Increasing interest of the international community
The level and the possibilities that BAP Carrasco offers have prompted various countries to request to come aboard in order to carry out their research and studies. “The Permanent Commission for the South Pacific (CPPS, per its Spanish acronym), which now has its presidency in Ecuador, is on a regional cruise to see the studies done by the four countries [Chile, Colombia, Ecuador, and Peru]. The president of CPPS said that with this ship there would no longer be unnecessary costs for the four countries but instead, we will all be able to make contributions and work together on a single cruise,” Cmdr. Holguín explained.

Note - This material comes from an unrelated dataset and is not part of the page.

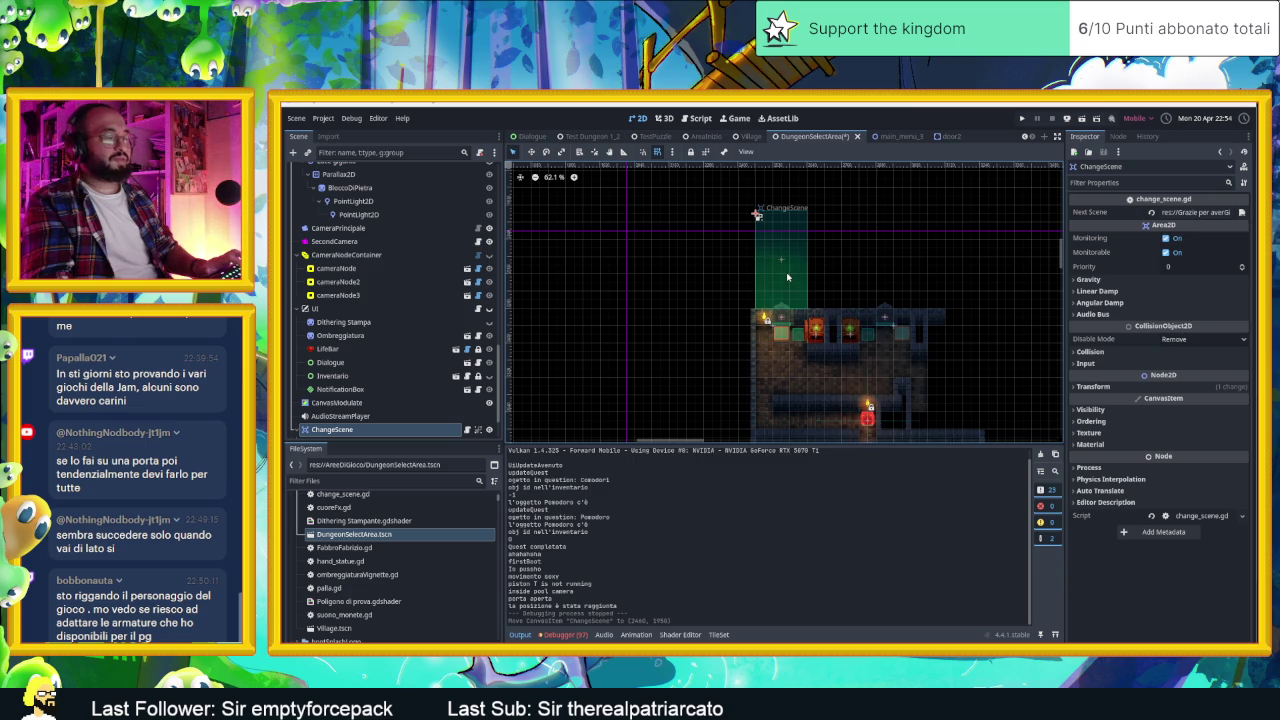
key(ctrl+d)
drag(787, 277, 617, 347)
scroll(644, 186, down, 3)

Colombia is one nation that has shown full interest in being part of the upcoming trips to Antarctica. “Since it does not have a scientific ship with this capability, [the Colombians] asked us to make room for them so that they can sail with us. They are interested in going on a binational cruise, sharing expenses, and going to Antarctica together. This ship has everything needed to do work on board and to deploy people to do work on land,” he said.
Notable among the ship’s future projects is an accord with the Geological, Mining, and Metallurgical Institute (INGEMMET, per its Spanish acronym), to conduct studies of the sea floor. All that was needed to draw attention to it was to mention one of the ship’s features. “We have equipment that allows us to see the ocean depths and the lay of the sea floor in 3-D. We told INGEMMET that, and they were impressed,” Cmdr. Holguín enthusiastically recounted. “Now, beyond morphology, they want to do some studies in front of Nazca. This ship can do that. We have equipment that can let you see downward to the bottom of the sea, to see the type of sea, the type of land,” he added.
The ship’s great technological capabilities open up new possibilities and also renewed opportunities. “Before, there were national competitions, and I hope they resume, taking advantage of the Carrasco. Universities would present their best projects. The top three were subsidized, and they went on to do their study in Antarctica. That was the hook for the scientific community. People from the university see our capability and they can travel with us. The idea is to encourage the scientific community and the universities to participate because this is a splendid platform. All of the theory you’ve been taught is right there,” he said.
For all these reasons, commanding this ship is hugely satisfying for Cmdr. Holguín. “Being the first captain of a ship that is considered to be among the best in the world, with this technology, fills you with pride. Obviously for you, and for your family and friends. It’s the best. It’s like winning the lottery,” he concluded.